"$1" is empty when running bash -c scriptname arg

Question

I was trying to develop a simple bash script where one positional parameter is used. But for no reason the parameter is empty. The bash script is given bellow.

#!/bin/bash
ulimit -s hard
if [ "$1" != "" ]; then
    echo "Positional parameter 1 contains something"
else
    echo "Positional parameter 1 is empty"
fi
root="$(dirname "$(readlink -f "$1")")"
dir="$(basename "$(readlink -f "$1")")"
path=$root/$dir
echo $path

While I was running the script file in the following way, it shows empty strings.

I was using bash -c command since i need to run the bash script from a java code using ProcessBuilder Class.

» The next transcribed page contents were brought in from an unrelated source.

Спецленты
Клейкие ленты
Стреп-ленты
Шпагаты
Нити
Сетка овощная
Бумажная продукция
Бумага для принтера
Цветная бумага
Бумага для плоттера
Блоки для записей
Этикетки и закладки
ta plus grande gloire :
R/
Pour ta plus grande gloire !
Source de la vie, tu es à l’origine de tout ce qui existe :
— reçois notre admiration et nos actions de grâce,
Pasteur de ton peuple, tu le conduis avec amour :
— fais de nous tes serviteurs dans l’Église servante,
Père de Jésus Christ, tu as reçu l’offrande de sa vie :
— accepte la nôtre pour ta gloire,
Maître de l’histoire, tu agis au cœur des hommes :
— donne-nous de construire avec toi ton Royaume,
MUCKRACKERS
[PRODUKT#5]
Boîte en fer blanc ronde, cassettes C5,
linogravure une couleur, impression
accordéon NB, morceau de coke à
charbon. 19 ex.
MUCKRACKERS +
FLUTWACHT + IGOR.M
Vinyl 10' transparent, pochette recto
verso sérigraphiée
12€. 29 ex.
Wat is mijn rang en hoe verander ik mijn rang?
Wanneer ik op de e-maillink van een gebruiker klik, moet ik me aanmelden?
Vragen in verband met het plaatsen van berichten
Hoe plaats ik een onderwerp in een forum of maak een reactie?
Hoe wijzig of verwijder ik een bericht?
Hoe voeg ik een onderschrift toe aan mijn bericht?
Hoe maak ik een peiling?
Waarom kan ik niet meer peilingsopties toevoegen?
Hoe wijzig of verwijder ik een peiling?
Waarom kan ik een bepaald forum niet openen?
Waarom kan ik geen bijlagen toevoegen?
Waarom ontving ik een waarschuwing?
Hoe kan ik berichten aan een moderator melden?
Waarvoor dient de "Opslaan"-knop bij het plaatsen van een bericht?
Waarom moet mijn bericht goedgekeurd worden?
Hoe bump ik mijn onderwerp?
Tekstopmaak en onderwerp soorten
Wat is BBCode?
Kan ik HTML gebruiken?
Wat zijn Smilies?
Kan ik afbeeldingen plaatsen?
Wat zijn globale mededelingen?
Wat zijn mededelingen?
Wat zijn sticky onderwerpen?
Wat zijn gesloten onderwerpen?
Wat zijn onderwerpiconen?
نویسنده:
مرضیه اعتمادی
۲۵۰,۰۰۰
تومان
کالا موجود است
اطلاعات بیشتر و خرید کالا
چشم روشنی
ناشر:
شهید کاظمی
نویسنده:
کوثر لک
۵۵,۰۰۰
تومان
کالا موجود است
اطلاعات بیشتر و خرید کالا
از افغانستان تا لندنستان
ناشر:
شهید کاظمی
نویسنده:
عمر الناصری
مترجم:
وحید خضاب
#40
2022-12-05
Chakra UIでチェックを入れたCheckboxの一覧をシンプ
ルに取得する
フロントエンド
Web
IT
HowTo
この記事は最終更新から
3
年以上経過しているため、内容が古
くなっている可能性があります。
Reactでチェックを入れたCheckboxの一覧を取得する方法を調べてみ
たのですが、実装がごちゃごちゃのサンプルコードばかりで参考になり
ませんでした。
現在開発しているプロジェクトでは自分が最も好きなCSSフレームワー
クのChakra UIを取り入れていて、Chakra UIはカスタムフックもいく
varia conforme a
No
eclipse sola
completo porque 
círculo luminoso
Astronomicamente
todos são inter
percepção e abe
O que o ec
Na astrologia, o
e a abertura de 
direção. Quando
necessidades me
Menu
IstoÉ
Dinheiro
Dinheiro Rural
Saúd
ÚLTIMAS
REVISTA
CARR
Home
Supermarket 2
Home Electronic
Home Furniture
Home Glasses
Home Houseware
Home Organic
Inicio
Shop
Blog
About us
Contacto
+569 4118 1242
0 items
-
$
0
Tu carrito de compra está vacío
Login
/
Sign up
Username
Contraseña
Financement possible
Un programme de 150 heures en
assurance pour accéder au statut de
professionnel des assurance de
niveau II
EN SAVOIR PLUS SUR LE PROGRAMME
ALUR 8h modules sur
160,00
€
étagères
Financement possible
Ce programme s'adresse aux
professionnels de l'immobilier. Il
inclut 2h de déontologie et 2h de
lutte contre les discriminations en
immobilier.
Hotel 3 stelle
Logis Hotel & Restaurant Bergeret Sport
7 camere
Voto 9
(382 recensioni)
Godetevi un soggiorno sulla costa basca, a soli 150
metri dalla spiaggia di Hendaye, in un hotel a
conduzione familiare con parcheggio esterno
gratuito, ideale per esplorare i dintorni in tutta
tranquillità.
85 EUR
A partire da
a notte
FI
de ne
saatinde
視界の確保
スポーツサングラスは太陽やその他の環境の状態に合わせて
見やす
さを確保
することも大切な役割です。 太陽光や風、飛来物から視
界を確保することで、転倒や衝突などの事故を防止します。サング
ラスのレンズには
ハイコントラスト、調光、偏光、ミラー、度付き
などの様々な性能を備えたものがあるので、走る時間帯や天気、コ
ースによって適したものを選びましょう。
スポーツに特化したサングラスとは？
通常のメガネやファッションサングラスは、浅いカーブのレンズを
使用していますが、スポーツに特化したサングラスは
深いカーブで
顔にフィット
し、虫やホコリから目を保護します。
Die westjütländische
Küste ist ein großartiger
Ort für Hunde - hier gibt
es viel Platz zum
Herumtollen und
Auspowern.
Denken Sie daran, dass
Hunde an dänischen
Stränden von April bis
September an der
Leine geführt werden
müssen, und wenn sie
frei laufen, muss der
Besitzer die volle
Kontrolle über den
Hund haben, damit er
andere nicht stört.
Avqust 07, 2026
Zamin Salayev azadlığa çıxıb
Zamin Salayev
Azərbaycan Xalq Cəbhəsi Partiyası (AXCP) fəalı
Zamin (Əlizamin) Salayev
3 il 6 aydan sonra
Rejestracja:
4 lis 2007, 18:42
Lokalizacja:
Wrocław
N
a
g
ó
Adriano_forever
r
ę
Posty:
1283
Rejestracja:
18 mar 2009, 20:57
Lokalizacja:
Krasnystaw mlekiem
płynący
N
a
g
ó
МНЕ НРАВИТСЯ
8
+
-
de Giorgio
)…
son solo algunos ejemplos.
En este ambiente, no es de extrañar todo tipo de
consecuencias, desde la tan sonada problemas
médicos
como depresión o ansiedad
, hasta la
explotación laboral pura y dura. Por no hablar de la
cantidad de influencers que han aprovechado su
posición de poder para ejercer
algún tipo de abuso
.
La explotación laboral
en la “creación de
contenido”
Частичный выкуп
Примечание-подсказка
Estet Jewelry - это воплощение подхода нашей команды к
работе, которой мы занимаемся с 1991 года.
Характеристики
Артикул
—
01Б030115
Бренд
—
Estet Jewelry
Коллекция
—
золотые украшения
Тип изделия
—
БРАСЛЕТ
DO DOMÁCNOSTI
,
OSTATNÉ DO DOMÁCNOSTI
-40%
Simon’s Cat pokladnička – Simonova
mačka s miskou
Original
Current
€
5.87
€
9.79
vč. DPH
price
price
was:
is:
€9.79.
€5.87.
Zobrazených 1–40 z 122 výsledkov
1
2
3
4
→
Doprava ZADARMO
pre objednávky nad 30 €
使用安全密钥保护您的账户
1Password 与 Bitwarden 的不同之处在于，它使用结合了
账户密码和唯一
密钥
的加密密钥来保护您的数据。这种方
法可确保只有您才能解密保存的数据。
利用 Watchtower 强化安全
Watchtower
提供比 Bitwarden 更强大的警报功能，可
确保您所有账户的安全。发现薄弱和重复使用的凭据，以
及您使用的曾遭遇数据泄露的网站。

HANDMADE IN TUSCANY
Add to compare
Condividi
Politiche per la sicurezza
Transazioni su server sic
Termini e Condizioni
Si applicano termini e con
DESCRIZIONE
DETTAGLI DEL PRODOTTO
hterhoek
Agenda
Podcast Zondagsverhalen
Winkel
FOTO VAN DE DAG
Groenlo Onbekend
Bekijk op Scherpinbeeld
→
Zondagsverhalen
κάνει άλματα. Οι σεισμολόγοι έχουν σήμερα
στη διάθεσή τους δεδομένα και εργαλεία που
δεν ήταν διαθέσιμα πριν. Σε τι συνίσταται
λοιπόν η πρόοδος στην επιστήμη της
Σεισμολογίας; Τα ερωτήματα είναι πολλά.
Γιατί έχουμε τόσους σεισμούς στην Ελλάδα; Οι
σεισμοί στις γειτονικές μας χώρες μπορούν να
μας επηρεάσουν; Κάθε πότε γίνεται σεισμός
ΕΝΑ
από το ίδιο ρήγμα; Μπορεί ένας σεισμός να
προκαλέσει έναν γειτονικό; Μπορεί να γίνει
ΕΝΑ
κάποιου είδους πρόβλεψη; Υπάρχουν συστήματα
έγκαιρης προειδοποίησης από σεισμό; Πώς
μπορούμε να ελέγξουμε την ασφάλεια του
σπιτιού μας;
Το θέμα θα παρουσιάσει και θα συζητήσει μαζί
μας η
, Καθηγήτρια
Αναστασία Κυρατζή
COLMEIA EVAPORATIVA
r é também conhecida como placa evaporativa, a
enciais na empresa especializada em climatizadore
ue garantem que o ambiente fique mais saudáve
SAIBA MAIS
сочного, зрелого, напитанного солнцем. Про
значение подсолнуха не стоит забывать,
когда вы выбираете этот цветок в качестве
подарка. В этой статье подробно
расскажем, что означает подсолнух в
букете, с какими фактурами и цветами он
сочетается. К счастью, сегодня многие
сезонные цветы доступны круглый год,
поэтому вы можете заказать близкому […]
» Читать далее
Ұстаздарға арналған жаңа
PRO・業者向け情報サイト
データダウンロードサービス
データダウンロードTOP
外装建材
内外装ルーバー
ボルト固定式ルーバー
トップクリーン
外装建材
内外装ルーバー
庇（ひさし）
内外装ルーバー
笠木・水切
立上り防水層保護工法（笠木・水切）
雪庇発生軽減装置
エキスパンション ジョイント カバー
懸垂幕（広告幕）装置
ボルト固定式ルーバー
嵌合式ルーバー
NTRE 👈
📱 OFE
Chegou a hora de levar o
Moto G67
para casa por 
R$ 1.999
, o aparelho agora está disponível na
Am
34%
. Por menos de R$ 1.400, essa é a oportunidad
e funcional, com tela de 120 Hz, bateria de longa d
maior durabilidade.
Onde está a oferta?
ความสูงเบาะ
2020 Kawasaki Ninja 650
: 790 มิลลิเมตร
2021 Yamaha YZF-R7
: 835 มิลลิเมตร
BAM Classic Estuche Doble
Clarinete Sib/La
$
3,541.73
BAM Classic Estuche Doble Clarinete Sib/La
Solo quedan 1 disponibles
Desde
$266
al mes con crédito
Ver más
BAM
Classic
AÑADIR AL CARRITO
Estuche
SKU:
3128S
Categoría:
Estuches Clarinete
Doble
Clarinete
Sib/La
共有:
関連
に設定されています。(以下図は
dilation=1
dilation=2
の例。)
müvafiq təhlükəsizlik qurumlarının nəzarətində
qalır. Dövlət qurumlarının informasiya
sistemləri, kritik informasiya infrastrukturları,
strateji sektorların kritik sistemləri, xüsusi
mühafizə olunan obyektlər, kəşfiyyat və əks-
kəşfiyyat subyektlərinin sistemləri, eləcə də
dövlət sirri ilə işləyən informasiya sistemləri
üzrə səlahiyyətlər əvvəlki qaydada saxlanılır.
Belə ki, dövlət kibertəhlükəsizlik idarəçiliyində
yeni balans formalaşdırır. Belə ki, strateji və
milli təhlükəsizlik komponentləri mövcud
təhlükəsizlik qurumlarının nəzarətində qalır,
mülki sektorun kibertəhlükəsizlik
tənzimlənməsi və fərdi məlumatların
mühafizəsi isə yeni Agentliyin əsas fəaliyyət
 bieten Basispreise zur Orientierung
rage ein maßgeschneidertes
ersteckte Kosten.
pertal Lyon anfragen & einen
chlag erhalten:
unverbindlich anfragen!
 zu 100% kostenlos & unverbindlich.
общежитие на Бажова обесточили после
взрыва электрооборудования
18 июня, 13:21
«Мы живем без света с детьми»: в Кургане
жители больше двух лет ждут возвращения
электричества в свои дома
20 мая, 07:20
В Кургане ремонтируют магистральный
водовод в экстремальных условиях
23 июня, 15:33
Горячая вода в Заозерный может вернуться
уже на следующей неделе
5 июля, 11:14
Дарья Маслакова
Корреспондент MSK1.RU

I know very little about bash scripting and I tried in more simpler way like:

root=`dirname $1`
dir=`basename $1`
path=$root/$dir

But the result is all the same.

Answer 1

From the bash documentation:

If the -c option is present, then commands are read from string. If there are arguments after the string, they are assigned to the positional parameters, starting with $0.

The emphasis here is in the original, which is nice since it's a bit surprising, but we can see it with:

bash -c 'echo zero: $0 one: $1 two: $2' a b c

which produces:

zero: a one: b two: c

as output.

In short, you should be inserting an extra argument to take up the $0 position, or adjusting all your argument numbers (I'd go for the former solution).